(Problem requirements): Select every line below containing the word "Meet".

─── Record set

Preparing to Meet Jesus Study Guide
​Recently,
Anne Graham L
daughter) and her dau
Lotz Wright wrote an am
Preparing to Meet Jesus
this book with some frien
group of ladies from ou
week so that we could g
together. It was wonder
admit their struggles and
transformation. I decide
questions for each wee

──────

(Answer to this task):
Preparing to Meet Jesus Study Guide
Preparing to Meet Jesus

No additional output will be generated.